Doctor in Sudan who treats up to 750,000 people wins global humanity award
- Published
A surgeon, who is the only permanent doctor for 750,000 people, external, has been honoured for performing more than 1,000 operations a year in Sudan.
Dr Tom Catena, 53, a Catholic missionary from New York, received the Aurora Prize for Awakening Humanity, external.
He has worked in Sudan for more than 10 years, during the ongoing war between the government and rebel fighters.
In his speech he urged the international community to help solve a dispute blocking humanitarian relief.
Dr Catena is the only permanent doctor in the Nuba Mountains, where fighting between President Omar al-Bashir's government and rebels from the Sudanese People's Liberation Movement-North has been taking place.
Listen to Dr Catena on BBC Focus on Africa.
He has been praised for overcoming problems caused by outdated or missing medical equipment at the Mother of Mercy Catholic Hospital in Sudan's Nuba Mountains, all while dealing with victims of bombing.
"The Sudanese Government is embroiled in a disagreement with rebels over who delivers aid," Dr Catena said.
"We have to inject a bit of common sense."
Dr Catena told people attending the awards ceremony the state wants to control the passage of supplies.
"Opponents believe medicine delivered by the regime will sterilise their women and want goods from foreign donors conveyed from neighbouring South Sudan instead."
He has been working in Sudan since 2007, treating shrapnel wounds, delivering babies and amputating limbs.
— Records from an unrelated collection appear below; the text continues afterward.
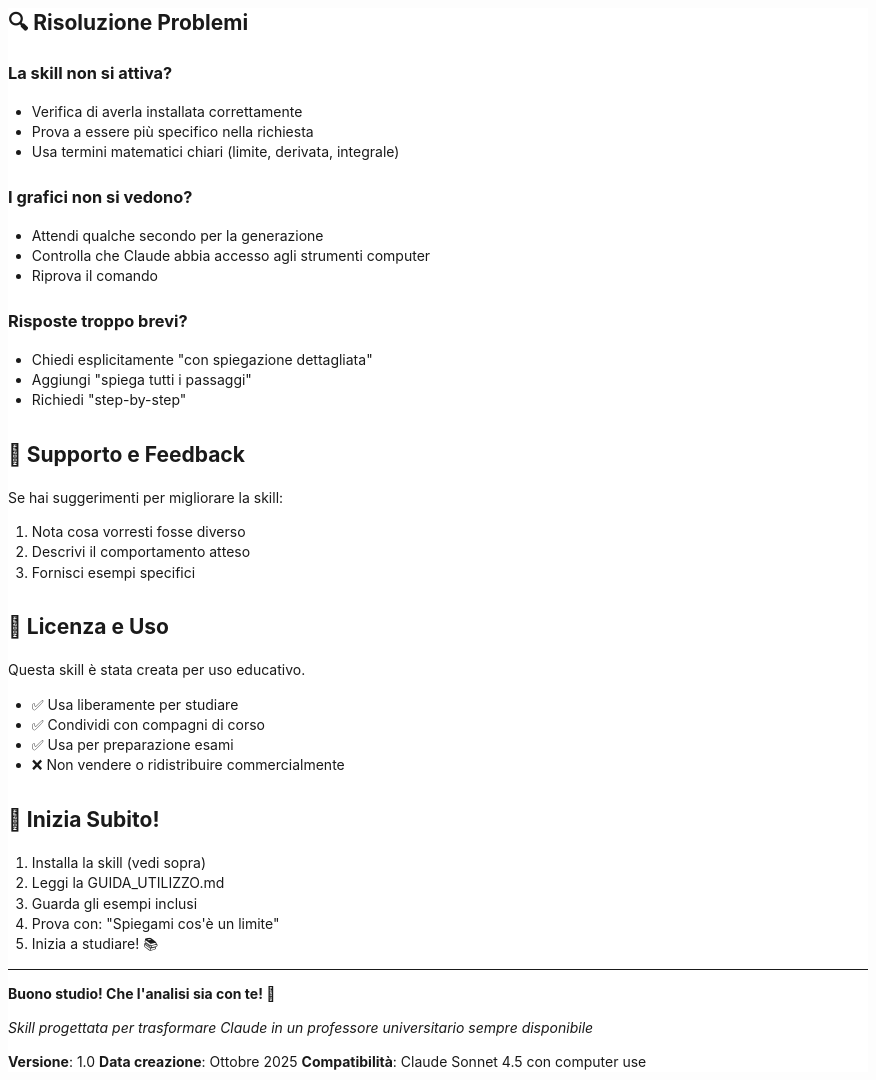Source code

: ## 🔍 Risoluzione Problemi

### La skill non si attiva?
- Verifica di averla installata correttamente
- Prova a essere più specifico nella richiesta
- Usa termini matematici chiari (limite, derivata, integrale)

### I grafici non si vedono?
- Attendi qualche secondo per la generazione
- Controlla che Claude abbia accesso agli strumenti computer
- Riprova il comando

### Risposte troppo brevi?
- Chiedi esplicitamente "con spiegazione dettagliata"
- Aggiungi "spiega tutti i passaggi"
- Richiedi "step-by-step"

## 🤝 Supporto e Feedback

Se hai suggerimenti per migliorare la skill:
1. Nota cosa vorresti fosse diverso
2. Descrivi il comportamento atteso
3. Fornisci esempi specifici

## 📄 Licenza e Uso

Questa skill è stata creata per uso educativo. 
- ✅ Usa liberamente per studiare
- ✅ Condividi con compagni di corso
- ✅ Usa per preparazione esami
- ❌ Non vendere o ridistribuire commercialmente

## 🎉 Inizia Subito!

1. Installa la skill (vedi sopra)
2. Leggi la GUIDA_UTILIZZO.md
3. Guarda gli esempi inclusi
4. Prova con: "Spiegami cos'è un limite"
5. Inizia a studiare! 📚

---

**Buono studio! Che l'analisi sia con te! 🚀**

*Skill progettata per trasformare Claude in un professore universitario sempre disponibile*

**Versione**: 1.0
**Data creazione**: Ottobre 2025
**Compatibilità**: Claude Sonnet 4.5 con computer use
The doctor was handed his award by actor George Clooney, who said: "We all have a role in addressing these global challenges. We all have a responsibility, each of us individually.
"We have to be engaged."
Other finalists for the award included a dentist who did his first operation on a victim of the Syria war by sending photos to more experienced doctors abroad, on social media.
Muhammad Darwish, 26, was one of only three medics left in Madaya, which was under siege.
"That conversation will stay with me forever," he said.
"To be in a position where you have to let someone without proper training operate on your son, and for me to take up that responsibility of opening up a living, breathing man on the table, it just should not have to happen."
The procedure was a success.
Fartuun Adan, a human rights worker based in Mogadishu, Somalia, was another finalist.
Her husband was killed in 1996 by warlords and since then she has worked to rehabilitate child soldiers.
She also established the first ever rape crisis centre in Mogadishu.
Finalist Jamila Afghani from Kabul has campaigned for religious leaders to engage on women's rights.
She said: "When you educate a woman, you educate an entire family. Their learnings are shared."
Meanwhile Dr Denis Mukwege, from the Democratic Republic of the Congo has helped care for more than 50,000 survivors of sexual violence in a country named the rape capital of the world.